More Railway Stories – ARGO xxxx – Double stereo cassette – (1983)
- Narrator: William Rushton

Sides One & Two - (tape 1 – individually labelled ARGO xxxx):
- Book 15: The Twin Engines
- Book 16: Branch Line Engines
- Book 17: Gallant Old Engine

Sides Three & Four - (tape 2 – individually labelled ARGO xxxx):
- Book 18: Stepney the "Bluebell" Engine
- Book 19: Mountain Engines
- Book 20: Very Old Engines

Further Railway Stories – ARGO xxxx – Double stereo cassette – (1984)
- Narrator: William Rushton
- Cover picture: Henry, from "Super Rescue"

Sides One & Two - (tape 1 – individually labelled ARGO xxxx):
- Book 21: Main Line Engines
- Book 22: Small Railway Engines
- Book 23: Enterprising Engines

Sides Three & Four - (tape 2 – individually labelled ARGO xxxx):
- Book 24: Oliver the Western Engine
- Book 25: Duke the Lost Engine
- Book 26: Tramway Engines

==Ted Robbins recordings==
In association with Reed-Tempo Publishing, Ted Robbins recorded most of the stories written by Christopher Awdry. These were released in the 1990s by Egmont Books, on a series of four audio cassettes. In each case, the 'middle' book was split across the two sides of the cassette:

Thomas and the Twins, and other stories (1994) ( ISBN 1-86021-000-7 )
- Book 33: Thomas and the Twins
- Book 32: Toby, Trucks and Trouble
- Book 30: More About Thomas the Tank Engine

Gordon the High Speed Engine, and other stories (1994) ( ISBN 1-86021-001-5 )
- Book 31: Gordon the High Speed Engine
- Book 36: Thomas Comes Home
- Book 37: Henry and the Express

Really Useful Engines, and other stories (1995) ( ISBN 1-86021-013-9 )
- Book 27: Really Useful Engines
- Book 29: Great Little Engines
- Book 38: Wilbert the Forest Engine

James and the Diesel Engine, and other stories (1995) ( ISBN 1-86021-021-X )
- Book 28: James and the Diesel Engines
- Book 34: Jock the New Engine
- Book 35: Thomas and the Great Railway Show

A selection of the stories were later released for the Early Learning Centre, under the title Storytime with Thomas the Tank Engine: "10 classic railway stories with music and sound effects". There were two cassettes released, both using the same Ken Stott-style illustration, the second being labelled 'Volume 2'.

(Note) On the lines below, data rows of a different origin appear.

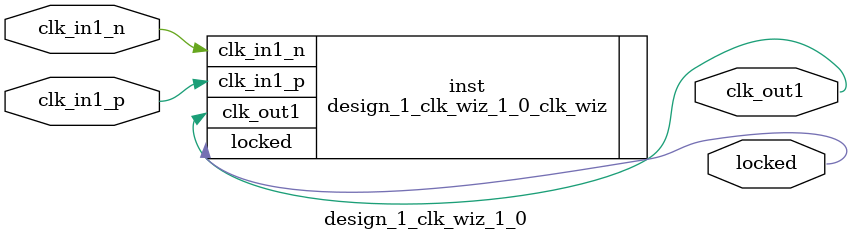
<source format=v>


`timescale 1ps/1ps

(* CORE_GENERATION_INFO = "design_1_clk_wiz_1_0,clk_wiz_v6_0_11_0_0,{component_name=design_1_clk_wiz_1_0,use_phase_alignment=true,use_min_o_jitter=false,use_max_i_jitter=false,use_dyn_phase_shift=false,use_inclk_switchover=false,use_dyn_reconfig=false,enable_axi=0,feedback_source=FDBK_AUTO,PRIMITIVE=MMCM,num_out_clk=1,clkin1_period=5.000,clkin2_period=10.0,use_power_down=false,use_reset=false,use_locked=true,use_inclk_stopped=false,feedback_type=SINGLE,CLOCK_MGR_TYPE=NA,manual_override=false}" *)

module design_1_clk_wiz_1_0 
 (
  // Clock out ports
  output        clk_out1,
  // Status and control signals
  output        locked,
 // Clock in ports
  input         clk_in1_p,
  input         clk_in1_n
 );

  design_1_clk_wiz_1_0_clk_wiz inst
  (
  // Clock out ports  
  .clk_out1(clk_out1),
  // Status and control signals               
  .locked(locked),
 // Clock in ports
  .clk_in1_p(clk_in1_p),
  .clk_in1_n(clk_in1_n)
  );

endmodule

</source>
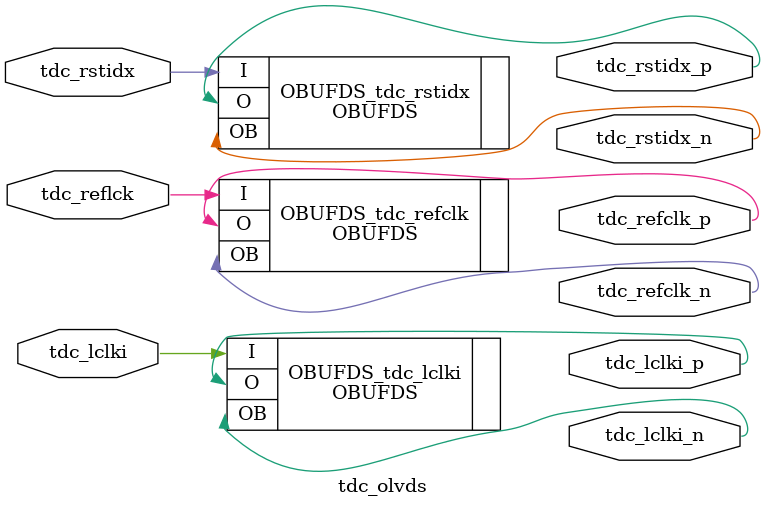
<source format=v>
`timescale 1ns / 1ps


module tdc_olvds(
    output  tdc_refclk_n,
    output  tdc_refclk_p,
    input   tdc_reflck,

    output  tdc_rstidx_n,
    output  tdc_rstidx_p,
    input   tdc_rstidx,

    output  tdc_lclki_n,
    output  tdc_lclki_p,
    input   tdc_lclki
);
    
OBUFDS #(
      .IOSTANDARD("DEFAULT"), // Specify the output I/O standard
      .SLEW("SLOW")           // Specify the output slew rate
   ) OBUFDS_tdc_refclk (
      .O(tdc_refclk_p),     // Diff_p output (connect directly to top-level port)
      .OB(tdc_refclk_n),   // Diff_n output (connect directly to top-level port)
      .I(tdc_reflck)      // Buffer input
   );
OBUFDS #(
      .IOSTANDARD("DEFAULT"), // Specify the output I/O standard
      .SLEW("SLOW")           // Specify the output slew rate
   ) OBUFDS_tdc_rstidx (
      .O(tdc_rstidx_p),     // Diff_p output (connect directly to top-level port)
      .OB(tdc_rstidx_n),   // Diff_n output (connect directly to top-level port)
      .I(tdc_rstidx)      // Buffer input
   );

OBUFDS #(
      .IOSTANDARD("DEFAULT"), // Specify the output I/O standard
      .SLEW("SLOW")           // Specify the output slew rate
   ) OBUFDS_tdc_lclki (
      .O(tdc_lclki_p),     // Diff_p output (connect directly to top-level port)
      .OB(tdc_lclki_n),   // Diff_n output (connect directly to top-level port)
      .I(tdc_lclki)      // Buffer input
   );

endmodule

</source>
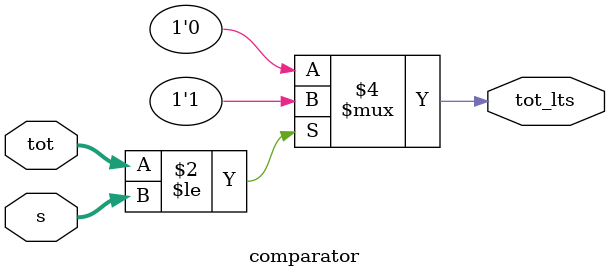
<source format=v>
module comparator (s, tot, tot_lts);
	parameter n=8;
	input [n-1:0] s, tot;
	output reg tot_lts;
	
	always@(s,tot)
	if (tot<=s) begin
		tot_lts = 1'b1;
		end
	else begin
		tot_lts = 1'b0;
		end
		
endmodule
</source>
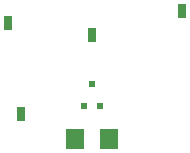
<source format=gts>
G04 EAGLE Gerber X2 export*
G75*
%MOMM*%
%FSLAX34Y34*%
%LPD*%
%AMOC8*
5,1,8,0,0,1.08239X$1,22.5*%
G01*
%ADD10R,0.635000X1.270000*%
%ADD11R,0.600000X0.550000*%
%ADD12R,1.600000X1.803000*%


D10*
X67089Y111352D03*
D11*
X120500Y117750D03*
X133500Y117750D03*
X127000Y136250D03*
D10*
X127000Y177800D03*
D12*
X141220Y90170D03*
X112780Y90170D03*
D10*
X203460Y198144D03*
X56171Y187985D03*
M02*

</source>
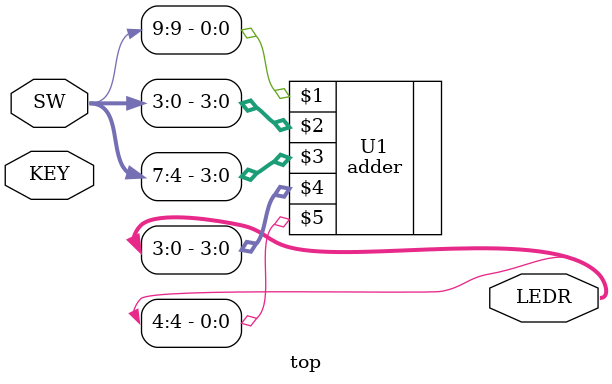
<source format=sv>

`default_nettype none

module top (KEY, SW, LEDR);
    input  logic [ 3: 0] KEY;        // DE-series pushbuttons
    input  logic [ 9: 0] SW;         // DE-series switches
    output logic [ 9: 0] LEDR;       // DE-series LEDs

    adder U1 (SW[9], SW[3:0], SW[7:4], LEDR[3:0], LEDR[4]);

endmodule


</source>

==Michael Angelis recordings==
The first new Railway Stories recording in over 10 years was released on CD by BBC Audiobooks in March 2006. It contained adaptations of the first three Railway Series books, and was narrated by Michael Angelis. So far, six such CDs have been released, each containing three volumes from the Railway Series.

The CDs are more reflective of the Thomas & Friends TV series than the Railway Series books. This is evident through the cover art, which uses promotional images from the recent series', the storytelling style, and the splicing of several of the songs from the TV series within the stories.

The first volume of The Railway Stories that Angelis narrated—consisting of The Three Railway Engines, Thomas the Tank Engine, and James the Red Engine—is available for download at the iTunes Store as well.

Angelis has also recorded a number of stories for the "Thomas & Friends Audio Range". Each book, which is of a similar form to those in the My Thomas Story Library range, is accompanied by a CD containing the story narrated by Angelis, with sound effects and music. Known subjects include: Thomas, Gordon, Henry, James, Toby, Bertie and Terence.

==Other recordings==
There have been other audiobooks containing stories from The Railway Series, although most of these are based on stories re-written for the Thomas & Friends TV series.

==Translations==
At least one set of stories has been released in Welsh (Tomos A'r Goeden Nadolig). Published by Cyhoeddiadau Mei in September 1988, it is ISBN 0-905775-13-9, but no more is known about this recording.